A centered and scaled version of empirical distribution function Fn defines an empirical process $$ G_n(x)= \sqrt n ( F_n(x) - F(x) ) \, $$ indexed by $x ∈ \mathbb R$.
Theorem (Donsker, Skorokhod, Kolmogorov) The sequence of $G_n(x)$, as random elements of the Skorokhod space $\mathcal{D}(-\infty,\infty)$, converges in distribution to a Gaussian process $G$ with zero mean and covariance given by $$ \operatorname{cov}[G(s), G(t)] = E[G(s) G(t)] = \min\{F(s), F(t)\} - F(s)F(t). \, $$ The process $G(x)$ can be written as $B(F(x))$ where $B$ is a standard Brownian bridge on the unit interval.
Thanks and regards!
Those four statements are indeed quite different! Towards unpacking their differences:
a) Notice that the processes in statements 1 and 3 are (essentially) the same-- they constitute at each point $\omega/t$ the partial sum of the observations that has jumps at the points of the form $i/n$. These are both basically then considering the partial sum process as an element of $D[0,1]$, the space of cadlag functions on $[0,1]$. Statement 1 is stronger than statement 3-- while statement 3 is basically saying that the distribution of the partial sum process is close to that of a Brownian motion, statement 1 is saying that there exists a copy of the original partial sum process, defined on a potentially new probability space, and Brownian motions defined on the same space, that are close in probability. As such, and it is a worthwhile exercise to consider, statement 1 can be used to prove statement 3 relatively easily, but not the other way around.

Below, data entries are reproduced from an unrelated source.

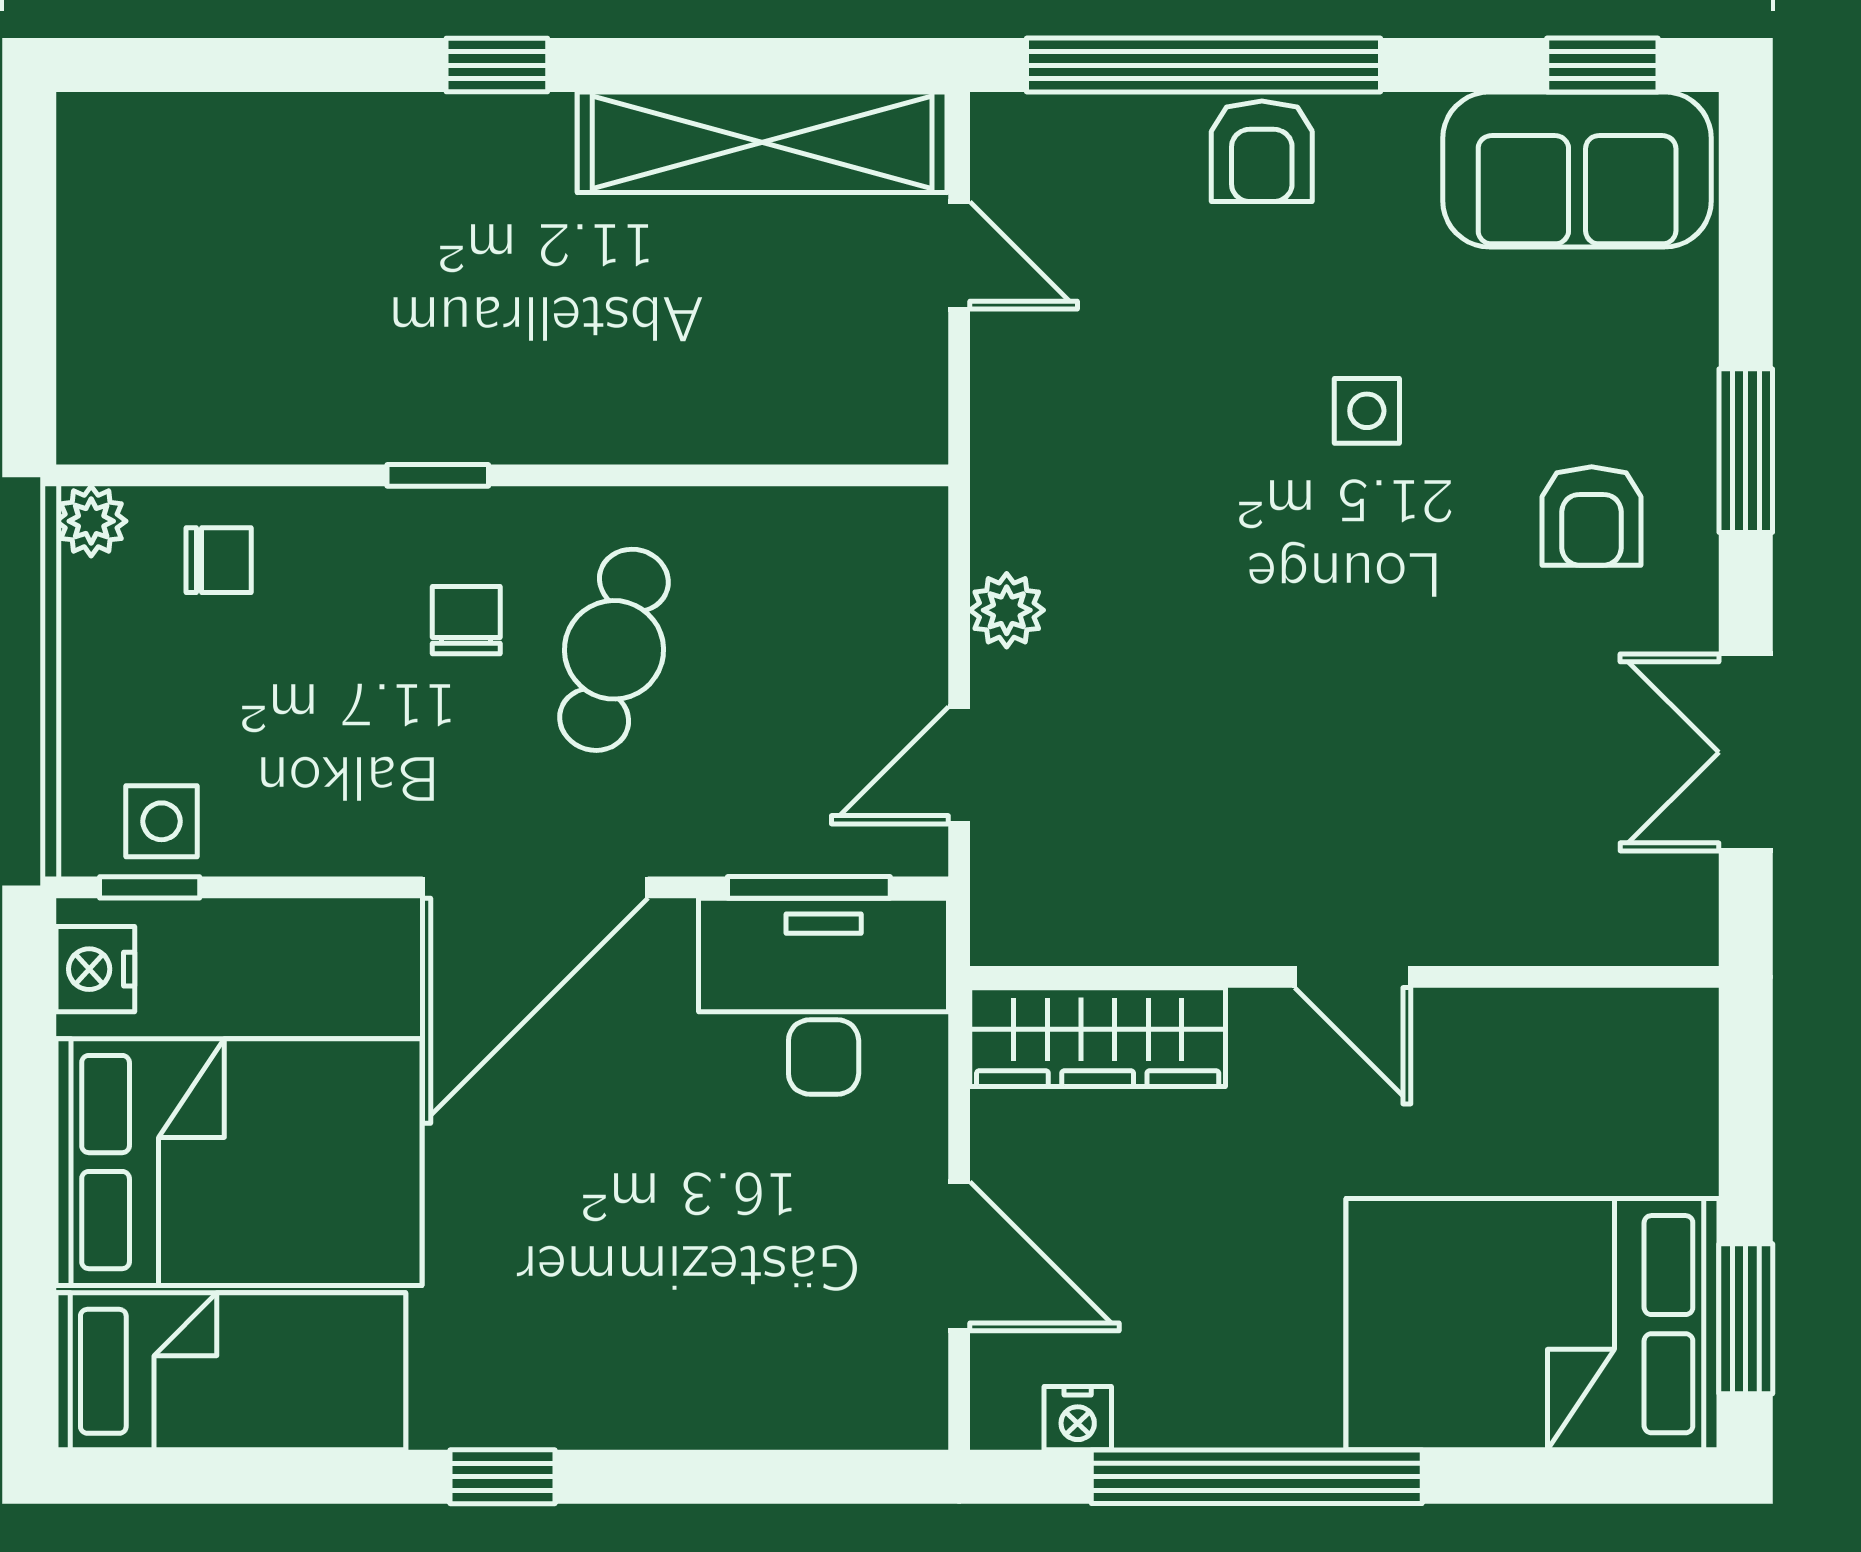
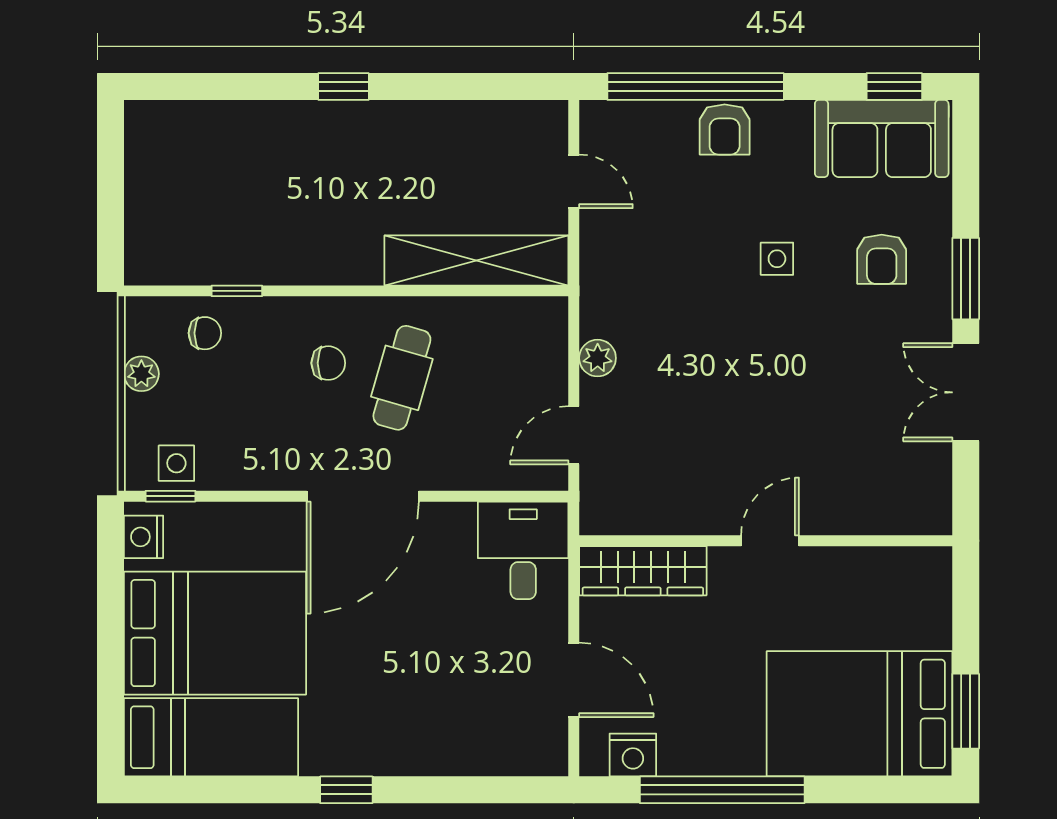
shelving: (762, 142) -> (476, 260), moved
window: (438, 475) -> (237, 291), moved
armchair: (1592, 516) -> (882, 259), moved
plant: (91, 521) -> (141, 374), moved
chair: (466, 620) -> (328, 363), turned 90
double door: (1746, 752) -> (966, 392), moved
window: (809, 887) -> (499, 496), removed
door: (1353, 977) -> (770, 541), swing flipped
desk: (824, 996) -> (523, 550), width x0.73
nightstand: (1078, 1418) -> (633, 755), width x1.39, depth x1.35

Statement 1 belongs to a family of approximation results for stochastic processes known as "weak approximations", have a look at the Skorokhod-Dudley-Wichura theorem, and see https://encyclopediaofmath.org/wiki/Skorokhod_theorem. Note that while it seems kinda weird that all random variables must potentially be redefined on a new probability space, the necessity of doing so is for a very simple and understandable reason: the original sample space for the observations may simply not be rich enough to support a Brownian motion. Skorokhod's original proof works by constructing all variables on the sample space $(0,1)$ equipped with Lebesgue measure.

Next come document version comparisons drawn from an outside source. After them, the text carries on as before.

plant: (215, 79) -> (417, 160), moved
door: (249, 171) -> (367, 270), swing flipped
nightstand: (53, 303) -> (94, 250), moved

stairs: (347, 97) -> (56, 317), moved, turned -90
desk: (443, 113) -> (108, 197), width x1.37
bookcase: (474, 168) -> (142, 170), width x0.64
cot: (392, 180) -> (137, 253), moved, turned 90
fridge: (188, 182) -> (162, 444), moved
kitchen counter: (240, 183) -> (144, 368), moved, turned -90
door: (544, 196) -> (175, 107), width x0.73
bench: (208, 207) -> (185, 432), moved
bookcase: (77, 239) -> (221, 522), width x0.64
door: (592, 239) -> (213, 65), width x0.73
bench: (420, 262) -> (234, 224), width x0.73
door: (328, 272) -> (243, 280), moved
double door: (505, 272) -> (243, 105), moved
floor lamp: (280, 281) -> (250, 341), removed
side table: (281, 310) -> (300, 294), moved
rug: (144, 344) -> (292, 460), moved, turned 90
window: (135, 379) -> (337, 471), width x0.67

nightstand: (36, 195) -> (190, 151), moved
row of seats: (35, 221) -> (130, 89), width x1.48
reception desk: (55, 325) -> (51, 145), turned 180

b) Statement two considers a modified partial sum process that, rather than having jumps, is continuously interpolated using linear interpolation. The processes in statement 1/3 and 2 agree on the points of the form $i/n$. The point of considering this process rather than the one in statement 1/3 is basically for mathematical convenience-- it takes values in the space $C[0,1]$ of continuous functions, which is a complete and separable metric space when equipped with the sup-norm $\|x-y\|=\sup_{t\in [0,1]}|x(t)-y(t)|$. Separability is a key tool in establishing many asymptotic results for measures defined on metric spaces. The space $D[0,1]$ equipped with the sup-norm is NOT separable. As developed in Chapter 3 of Billingsly's 1968 book, a metric on $D[0,1]$ can be defined, this is called the Skorokhod metric, making $D[0,1]$ separable, and such that many functionals of statistical/probabilisitc interest on $D[0,1]$ are continuous with respect to that metric, thereby circumventing the need to transform the partial sum process into $C[0,1]$, which admittedly is kind of clunky.
An even more slick way of handling this has been developed more recently, which is sometimes called weak convergence in Hoffman-Jorgensen sense. Basically in this case weak convergence is defined using outer expectation, and so processes that are not continuous, such as the standard partial sum process, can have their weak convergence considered in the metric space $C[0,1]$, since the weak limit, a Brownian motion, lives in this space. This theory is comprehensively developed in Vaart, Aad van der; Wellner, Jon A. Weak convergence and empirical processes.
c) Statement 4 is a statement about weak convergence of the standard empirical process, which is analogous to statement 3 for the partial sum process. Donsker's original papers on the topic consider these two cases separately, and the development of results in this vein since then have often followed this pattern.